Contingency fund financing plan

Replacing windows, reroofing or rehabilitating underground parking slabs, to name but a few, is usually very expensive. Upgrading the common portions generally represents significant costs for the co-ownership and the management of these can be complex. This reality is accentuated by the aging of Quebec's housing stock and the new obligations surrounding Bill 16.

Therefore, the contingency fund study must set out the financial parameters  to calculate the required level of contribution of the co-owners to finance essential interventions and maintain the assets in good condition.

Sufficient funding

Based on the different scenarios covered by the contingency fund study, the board of directors establishes the financing plan it prefers. This financing plan establishes the strategy put in place by the Board of Directors to meet the costs of the work estimated in the contingency fund study.  It provides for the amounts of contributions that would be required from the co-owners in the coming years, based on the estimated work schedule. This forecast should not be limited to ensuring that the total income of the contingency fund at the end of the period covered by the study exceeds the total expenditure estimates. It must also take into consideration the various times when it will be necessary to carry out the work so that the sums accumulated before the planned date of completion of the works are sufficient to cover the full financing of these interventions.

Specificized financing

In principle, the syndicate does not have to account for every item in the contingency fund. It is a single fund and can use the money it contains for any major repair or replacement of the common portions. However, the financing plan must, in certain circumstances, be particularized to take into consideration the common portions for restricted use. It may be taken into account in the establishment of the contribution to the contingency fund of the respective rights of the co-owners on the common portions for restricted use.  Article 1064 of the Civil Code of Quebec specifies that the declaration of co-ownership could include a provision allowing a co-owner to be charged, as particular common expenses, for the costs associated with the replacement  of a common portion for restricted use, such as wooden gratings on a roof terrace for which he has exclusive use.

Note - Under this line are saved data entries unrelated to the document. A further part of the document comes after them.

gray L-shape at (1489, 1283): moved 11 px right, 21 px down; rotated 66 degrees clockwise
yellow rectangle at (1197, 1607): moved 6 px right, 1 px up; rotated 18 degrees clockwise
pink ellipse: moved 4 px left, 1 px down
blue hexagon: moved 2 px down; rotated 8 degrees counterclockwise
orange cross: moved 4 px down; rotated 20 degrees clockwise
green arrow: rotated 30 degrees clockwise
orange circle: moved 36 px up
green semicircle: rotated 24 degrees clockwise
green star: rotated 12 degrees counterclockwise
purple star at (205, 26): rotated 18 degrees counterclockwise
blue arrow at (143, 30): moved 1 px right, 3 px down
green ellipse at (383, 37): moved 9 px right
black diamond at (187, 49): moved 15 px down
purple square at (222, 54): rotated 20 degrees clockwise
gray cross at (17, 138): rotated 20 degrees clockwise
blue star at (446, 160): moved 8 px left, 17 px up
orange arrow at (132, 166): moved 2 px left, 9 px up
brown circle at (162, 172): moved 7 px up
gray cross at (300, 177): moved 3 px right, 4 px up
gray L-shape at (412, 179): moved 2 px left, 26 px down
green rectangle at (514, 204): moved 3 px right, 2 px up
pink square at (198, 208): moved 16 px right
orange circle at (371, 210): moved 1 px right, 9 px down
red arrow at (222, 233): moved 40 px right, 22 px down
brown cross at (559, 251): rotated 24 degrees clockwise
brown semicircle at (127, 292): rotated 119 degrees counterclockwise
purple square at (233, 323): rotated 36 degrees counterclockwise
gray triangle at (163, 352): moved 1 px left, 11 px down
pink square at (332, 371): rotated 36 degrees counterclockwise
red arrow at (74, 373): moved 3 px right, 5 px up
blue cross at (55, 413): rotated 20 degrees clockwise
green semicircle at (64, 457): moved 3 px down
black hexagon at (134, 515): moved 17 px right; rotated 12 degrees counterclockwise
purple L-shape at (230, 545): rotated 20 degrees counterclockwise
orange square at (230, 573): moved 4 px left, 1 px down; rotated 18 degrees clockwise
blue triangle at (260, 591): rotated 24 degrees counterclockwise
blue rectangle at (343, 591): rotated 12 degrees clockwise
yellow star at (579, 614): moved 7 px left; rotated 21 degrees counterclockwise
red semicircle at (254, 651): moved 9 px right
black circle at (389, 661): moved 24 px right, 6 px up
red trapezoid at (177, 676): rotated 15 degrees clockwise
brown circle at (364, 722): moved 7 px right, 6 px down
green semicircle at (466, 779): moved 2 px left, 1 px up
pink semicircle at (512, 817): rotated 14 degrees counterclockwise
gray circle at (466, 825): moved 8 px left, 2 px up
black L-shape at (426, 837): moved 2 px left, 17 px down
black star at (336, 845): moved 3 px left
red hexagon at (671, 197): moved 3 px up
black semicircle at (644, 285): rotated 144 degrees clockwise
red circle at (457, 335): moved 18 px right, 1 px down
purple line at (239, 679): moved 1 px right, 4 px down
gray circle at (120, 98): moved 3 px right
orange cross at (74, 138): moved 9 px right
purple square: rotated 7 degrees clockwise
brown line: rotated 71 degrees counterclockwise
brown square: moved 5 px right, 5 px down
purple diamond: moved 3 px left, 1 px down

Thus each co-owner should inject, if necessary, to the contingency fund the sums required, and this according to his respective rights on the common portions for restricted use. Therefore, accounting entries are necessary in the books of the syndicate to identify the sums paid, held or spent for certain common portions for restricted use.

Consultation of co-owners

The financing of co-ownership work depends first and foremost on establishing a budget. It is essential that this financing plan be presented to the co-owners, meeting in annual or extraordinary meeting, within a reasonable time. Thus, each of the co-owners has crucial information, in the event of the sale of his unit. Remember that any potential buyer must know what to expect, in the future, in terms of contributions to the contingency fund. The consultation of the co-owners on the financing plan is an extremely important step. The latter will be able to evaluate its content and give an assessment of it. Some of them will want to comment on the amounts spent on the various items. Other co-owners will ask for clarification or even suggest changes to be made. A "consultative vote" may even be held, although in principle it has no decision-making value.


WHAT YOU SHOULD KNOW ! A financing plan is a document that presents the financial needs of a syndicate of co-owners at its beginnings and then over several years and the financial resources allocated in return. The objective of the financing plan is to balance the needs and resources of the co-ownership with consistency. TO KEEP IN MIND : Once the financing plan has been drawn up, it should be checked that the initial needs related to the conservation of the building are sufficiently financed and that the financial structure is sound over the budgeted years.

WARNING !​ The co-owners must have all available documents to be consulted on the contingency fund financing plan. This consultation of the co-owners can thus be done in full knowledge of the facts.